Not only does removal of the signal connection prevent electrical crosstalk current from flowing through the inactive capsule, it also allows the electrical crosstalk to be measured by comparing voltages at points A and B in the circuit.

The Adapter
Not a finger need be laid on the headphone to achieve this: it can be implemented using an adapter inserted between the output of the (stereo) headphone amplifier and the headphone itself.

A picture of the one I built can be seen below: the jack plug connects to the headphone amplifier, the headphone under test plugs into the adapter's jack socket, and the two phono sockets connect to points A and B in the circuit. In my adapter the left headphone capsule is connected normally and the right capsule isolated, but it could as well be the other way round.

The Results
What results do we get using the adapter to remove electrical crosstalk in headphones with common earth impedance? Figure 2 shows an example, the headphone in this case being the Focal Spirit Professional that I reviewed recently [see HFN Dec '15].

Subjectively this headphone has an obvious headband resonance issue, by which I mean that in the impedance test I conduct for the lab report – which involves the headphone being worn while a pink-spectrum periodic noise test signal is played over the left capsule only – coloration of the noise and migration of the sound from the left towards the inactive right capsule could clearly be heard.

Both are indicators that the headband is not the acoustically inert structure we would hope it to be.
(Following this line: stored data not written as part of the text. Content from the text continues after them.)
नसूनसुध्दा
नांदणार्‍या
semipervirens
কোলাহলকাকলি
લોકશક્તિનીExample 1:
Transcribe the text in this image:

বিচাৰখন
Three of the four superimposed traces in Figure 2 show: 1) the uncorrected frequency response of the left capsule of the Focal Spirit Pro review sample (black trace); 2) the response measured at the right capsule – as before, on the artificial ear – when the left capsule is driven without the right capsule being open-circuit (red trace); and 3) the response measured at the right capsule when the left capsule is driven but now with the right capsule open-circuit to prevent electrical crosstalk from the common earth wiring (green trace).
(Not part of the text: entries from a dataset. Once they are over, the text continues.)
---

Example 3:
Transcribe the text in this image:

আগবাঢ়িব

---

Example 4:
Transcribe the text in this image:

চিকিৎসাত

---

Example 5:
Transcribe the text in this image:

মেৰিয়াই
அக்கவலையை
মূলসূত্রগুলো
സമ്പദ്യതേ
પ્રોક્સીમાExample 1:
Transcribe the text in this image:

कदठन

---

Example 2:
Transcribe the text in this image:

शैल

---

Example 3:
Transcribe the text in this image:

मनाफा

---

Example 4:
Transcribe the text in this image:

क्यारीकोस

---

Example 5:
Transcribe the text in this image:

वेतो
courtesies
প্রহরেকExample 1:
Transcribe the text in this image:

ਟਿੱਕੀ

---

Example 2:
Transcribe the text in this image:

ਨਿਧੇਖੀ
All three of these responses were measured with the headband resting on the artificial head; the fourth trace (blue) shows the effect, with the isolator in circuit, of lifting the headband out of contact.

It's clear from the blue trace in particular that the Spirit Pro has a headband resonance issue, and that the use of the isolator makes this much clearer.
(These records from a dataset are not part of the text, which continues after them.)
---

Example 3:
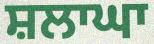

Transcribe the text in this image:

ਸ਼ਲਾਘਾ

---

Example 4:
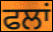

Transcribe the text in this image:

ਫਲਾਂ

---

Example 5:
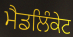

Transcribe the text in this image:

ਮੈਡਲਿੰਕੇਟ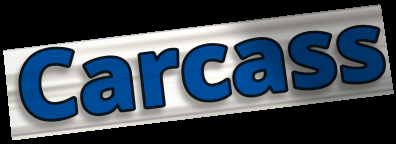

Two headphones measured in the earlier article were the NAD Viso HP50 [see HFN Jan '14] – which subjectively has a severe headband resonance issue – and the now discontinued Sony MDR-MA900 [HFN Oct '12], which subjectively (in the impedance test) seems to be resonance-free.

igures 3 and 4 show the results of retesting these models with and without the isolator in circuit, the trace colours being the same as for Figure 2. (There is no blue trace in the case of the Sony because its head clamping force is insufficient for the headband to be raised off the artificial head – the capsules slip.)

Marked Peak
The difference in behaviour between the NAD and Sony is remarkable. Whereas the NAD with isolator in circuit (green and blue traces) shows obvious peaks between 100Hz and 1kHz, beyond which the level shelves down, in the Sony the 100Hz-1kHz band is very well controlled, with little sign of resonance, whereas above it there is a marked peak evident at 2.7kHz.